Ok, so in this hypothetical scenario where ip link adds a new line for each device, absolutely nothing should happen. The extra line should fundamentally be ignored, whether using the current formats, XML, NDJSON or whatever. To use that extra line, the server plugin would still need to be upgraded. That’s barely different from upgrading an agent across a fleet. Either way something’s getting upgraded, and either way it’s not a big deal.
I think this leads to more brittle agents, and as it is not fun to do all the understanding in bash, perhaps a new dependency on python which would then be needed on all systems and is probably not available.
ip link adds a new line and python is your knee jerk reaction?
One of the side effects of breaking the agent up should be increased robustness as each separate module is honed. That depends on faster code review turnaround, of course, and that very simple changes didn’t sit in the PR queue in github for months on end… In some cases over a year…
I also do not see a real benefit in this, as the server plugin still needs to exist. I dont think the server plugin benefits from this as it is in fact just moving around half of the server plugin to the agent and adding a new API to reunite them again.
Possibly. This should massively simplify things on the server side and distribute the processing load a little bit back to the clients, but on the other hand, it allows us to enrich/enhance/build-on the classic Nagios standard as we’re no longer bound to it. It’s an opportunity that allows us to fix the mess of 'Linux reports x-data with <<<header-x>>> and AIX reports the same x-data with <<<x-header>>> ’ inconsistencies that are across all of the agents, it allows the server to have more surety of what it has to work with - either an object has a keypair or it doesn’t - giving simpler backwards compatibility and error handling.
It also makes it easier for new code contributors, as JSON is readily understood, NDJSON is a minor difference, and documentation around checkmk’s bespoke standards are extremely poor to non-existent. There’s probably only about 20 people in the world who understand what sep means in <<<header:sep(56)>>>. And that whole sep thing is itself a dirty hack. If you’re looking for brittle, start there.

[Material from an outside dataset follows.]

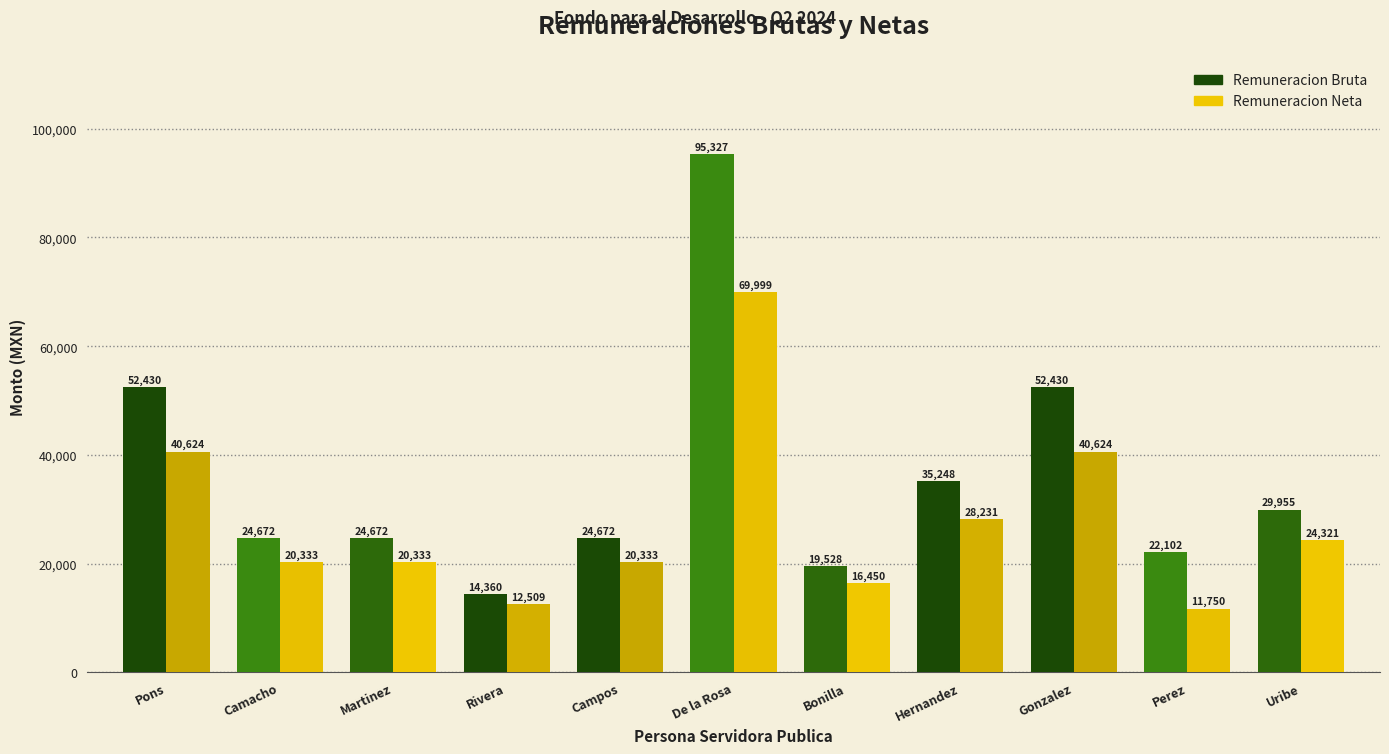

Does the chart contain any negative values?

No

I have some other thoughts about massively reducing the client-side load as well, but these are big architectural steps, and we won’t get anywhere until the tribe29 guys get moving on some of the PR’s sitting in the queue. This would be a large stepping stone towards that, though.
In all honesty, I doubt that anything I’ve proposed will be implemented, not with my name on it at least.
Filename (or the name of a symlink pointing to this): mailbox_testuser_limit_20_megabyte.sh
I’ve seen this approach at serious scale. It can get really awful. So awful, in fact, that it was in part a motivator for me to come up with the indicated config file all those years ago.
The agent could load some convenience methods into the localchecks/plugins to support a common standard and a set of optional tools like a2enmod could support the process by creating the correct link-names and env-files from templates coming from a generic header (like the init info in init.d-files).
Yes, like the libraries I mentioned 
I have also done something similar to the whole a2enmod thing with my local checks framework, but that’s a whole other post.